With regards to the second point, chargers which need multiple cells to begin charging have a specific charge current which is applied to each cell in the charger either for the time of the charge or until it is manually turned off. This can cause several problems including possibility of not charging a cell enough or overcharging the cells; if the cells you put into the charger are at different states of charge it would be possible that whilst one cell is charged fine, another may be overcharged and possibly damaged.

To counter these problems intelligent chargers work on each cell individually through the individual charging terminals. The state of charge of the individual cells is monitored throughout the charge process; when the cell is fully charged the charger will either stop the charge or reduce the charge current to a trickle charge to avoid overcharging of cells.

Faulty Cell Detection
Rechargeable cells as with primary non-rechargeable have a finite service life and reach a point where the cells are dead. At this point the cells cannot be recharged to their full or even partial capacity and will not function correctly if at all in their application. The time it takes for a cell to reach the end of its life depends on the type of use; a general rule of thumb is that NiCd and NiMh cells will last between 500 to 1000 charge/recharge cycles.

When a cell reaches the end of its life, it is pointless attempting to recharge it, it wastes both time and power in trying to recharge a dead cell and you will only know that the cell is dead after recharging it, inserting it into your device then finding it fails. This can be a major problem if it is critical that after charging that cells you rely on them to power your device effectively and for the required time. Certain chargers have a function that checks the ‘state of life’ of a cell to determine if it is faulty/dead and therefore can no longer be used. If the charger determines a cell is faulty it will indicate the fact and won’t charge the faulty cell; this helps you identify when a cell is dead before having to wait for your device to fail.

Refresh Function
This kind of function is generally found on high end chargers which focus on battery management and maintanence of rechargeable batteries.

A cell may need to be refreshed for a number of reasons; extended storage, extended discharge or careless cycling.
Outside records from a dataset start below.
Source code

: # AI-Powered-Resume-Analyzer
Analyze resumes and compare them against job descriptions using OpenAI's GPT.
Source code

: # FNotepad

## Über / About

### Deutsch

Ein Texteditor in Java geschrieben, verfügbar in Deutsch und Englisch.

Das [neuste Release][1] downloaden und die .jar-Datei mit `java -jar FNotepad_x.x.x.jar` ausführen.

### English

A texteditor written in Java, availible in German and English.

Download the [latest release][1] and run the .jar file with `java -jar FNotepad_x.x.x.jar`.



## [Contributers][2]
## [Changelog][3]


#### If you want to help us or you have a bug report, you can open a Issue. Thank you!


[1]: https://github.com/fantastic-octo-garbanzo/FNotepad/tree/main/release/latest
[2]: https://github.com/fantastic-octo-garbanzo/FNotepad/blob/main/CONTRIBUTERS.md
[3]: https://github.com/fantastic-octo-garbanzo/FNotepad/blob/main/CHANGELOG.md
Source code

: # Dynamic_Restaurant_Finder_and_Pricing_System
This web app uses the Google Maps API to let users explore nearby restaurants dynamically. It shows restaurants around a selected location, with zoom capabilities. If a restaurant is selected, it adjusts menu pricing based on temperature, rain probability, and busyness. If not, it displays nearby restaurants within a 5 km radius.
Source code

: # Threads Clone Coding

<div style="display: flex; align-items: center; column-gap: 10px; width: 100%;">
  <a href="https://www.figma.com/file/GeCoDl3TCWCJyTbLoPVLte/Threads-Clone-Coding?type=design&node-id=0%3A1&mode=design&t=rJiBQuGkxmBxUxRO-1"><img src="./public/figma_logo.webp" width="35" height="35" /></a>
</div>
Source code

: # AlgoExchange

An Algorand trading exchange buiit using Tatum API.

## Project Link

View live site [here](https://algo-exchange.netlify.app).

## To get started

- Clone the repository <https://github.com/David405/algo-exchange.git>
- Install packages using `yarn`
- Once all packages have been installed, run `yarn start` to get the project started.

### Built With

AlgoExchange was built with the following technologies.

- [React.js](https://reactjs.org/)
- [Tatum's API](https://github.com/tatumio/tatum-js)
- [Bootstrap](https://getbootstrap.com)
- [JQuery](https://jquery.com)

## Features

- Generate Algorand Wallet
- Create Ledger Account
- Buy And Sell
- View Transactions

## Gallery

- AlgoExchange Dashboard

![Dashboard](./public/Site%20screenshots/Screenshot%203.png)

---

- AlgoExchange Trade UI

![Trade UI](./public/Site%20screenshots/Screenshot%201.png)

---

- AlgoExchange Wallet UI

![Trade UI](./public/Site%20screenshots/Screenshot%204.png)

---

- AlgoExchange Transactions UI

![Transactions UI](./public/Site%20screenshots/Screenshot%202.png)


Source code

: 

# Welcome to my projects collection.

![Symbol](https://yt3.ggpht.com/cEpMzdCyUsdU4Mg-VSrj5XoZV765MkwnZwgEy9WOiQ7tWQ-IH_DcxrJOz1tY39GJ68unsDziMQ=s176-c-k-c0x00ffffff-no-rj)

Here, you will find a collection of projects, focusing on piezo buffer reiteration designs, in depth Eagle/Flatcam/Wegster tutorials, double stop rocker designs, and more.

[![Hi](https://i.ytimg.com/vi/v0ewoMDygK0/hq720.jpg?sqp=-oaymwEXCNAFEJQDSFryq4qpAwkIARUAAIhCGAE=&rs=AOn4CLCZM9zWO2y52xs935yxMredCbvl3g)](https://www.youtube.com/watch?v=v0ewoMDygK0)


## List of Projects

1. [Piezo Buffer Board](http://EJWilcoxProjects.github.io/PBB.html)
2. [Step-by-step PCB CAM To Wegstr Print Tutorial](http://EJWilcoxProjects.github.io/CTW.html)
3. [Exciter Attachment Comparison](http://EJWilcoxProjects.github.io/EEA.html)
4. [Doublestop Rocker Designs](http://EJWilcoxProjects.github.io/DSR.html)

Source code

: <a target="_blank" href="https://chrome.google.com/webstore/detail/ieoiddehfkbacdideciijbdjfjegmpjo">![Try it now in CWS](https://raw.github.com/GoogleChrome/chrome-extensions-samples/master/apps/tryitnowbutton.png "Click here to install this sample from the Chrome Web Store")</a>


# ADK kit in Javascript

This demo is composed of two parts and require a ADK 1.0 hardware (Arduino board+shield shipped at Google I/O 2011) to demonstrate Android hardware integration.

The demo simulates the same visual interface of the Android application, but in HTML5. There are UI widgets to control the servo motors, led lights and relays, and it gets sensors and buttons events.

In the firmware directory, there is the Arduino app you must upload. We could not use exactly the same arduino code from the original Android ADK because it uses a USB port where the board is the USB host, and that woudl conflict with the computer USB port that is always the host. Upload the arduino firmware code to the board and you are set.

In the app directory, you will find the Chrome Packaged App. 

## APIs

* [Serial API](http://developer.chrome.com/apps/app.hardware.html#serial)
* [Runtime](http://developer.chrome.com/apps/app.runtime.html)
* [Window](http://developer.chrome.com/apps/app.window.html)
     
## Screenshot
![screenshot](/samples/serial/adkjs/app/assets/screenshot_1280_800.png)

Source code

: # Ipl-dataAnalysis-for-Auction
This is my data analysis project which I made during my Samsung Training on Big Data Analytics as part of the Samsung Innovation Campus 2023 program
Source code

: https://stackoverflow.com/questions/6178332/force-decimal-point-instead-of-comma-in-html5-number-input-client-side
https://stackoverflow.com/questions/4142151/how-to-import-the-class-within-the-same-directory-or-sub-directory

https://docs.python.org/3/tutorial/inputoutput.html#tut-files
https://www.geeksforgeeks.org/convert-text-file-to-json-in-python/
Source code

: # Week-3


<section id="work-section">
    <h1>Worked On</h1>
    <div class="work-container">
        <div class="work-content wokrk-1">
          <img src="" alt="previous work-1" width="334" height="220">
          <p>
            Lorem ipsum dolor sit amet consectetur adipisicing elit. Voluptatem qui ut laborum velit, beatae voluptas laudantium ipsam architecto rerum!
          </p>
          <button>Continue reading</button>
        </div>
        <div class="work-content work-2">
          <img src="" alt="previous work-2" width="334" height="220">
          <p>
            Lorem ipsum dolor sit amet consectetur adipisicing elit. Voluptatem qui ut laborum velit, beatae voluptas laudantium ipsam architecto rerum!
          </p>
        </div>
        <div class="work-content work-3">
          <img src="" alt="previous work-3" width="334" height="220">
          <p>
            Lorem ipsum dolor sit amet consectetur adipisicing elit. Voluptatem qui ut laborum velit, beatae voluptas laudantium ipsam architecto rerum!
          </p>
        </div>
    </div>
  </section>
The refresh function repeatedly pulse charges and discharges the battery in order to shake up the electrolyte in the battery to bring it back to a state where it can perform as a new cell. The refresh function cannot ‘refresh’ every battery; all rechargeable batteries have a finite life and if they are damaged beyond a certain point then they cannot be brought ‘back to life’ as it were. Many chargers which come with this facility will, after completion, accept or reject the cell depending on whether the cell is faulty beyond repair or not; this means that time is not wasted by charging a damaged cell.

Discharge Function
Much has been written about the so called 'Memory Effect' suffered by NiCd and NiMh batteries if you consistently discharge and recharge to an intermediate level. The amount of effect this has is really somewhat of an unknown quantity but it is known that occasionally putting the battery through a full dishcarge recharge cycle is benificial for the battery. Some chargers offer a feature which fully discharges the battery before proceeding to charge, this may be a manual process or automatic depending on the charger.

Automatic Cell Diagnosis
This is an advanced feature found on some of the high end chargers which provide oprimum conditioning of the rechargeable cells. With Automatic Cell Diagnosis, the charger will analyse the state of charge and condition of the inserted cell, from this it will then automaticaly select the appropriate action of charging, discharging, or refreshing to get the most out of the battery.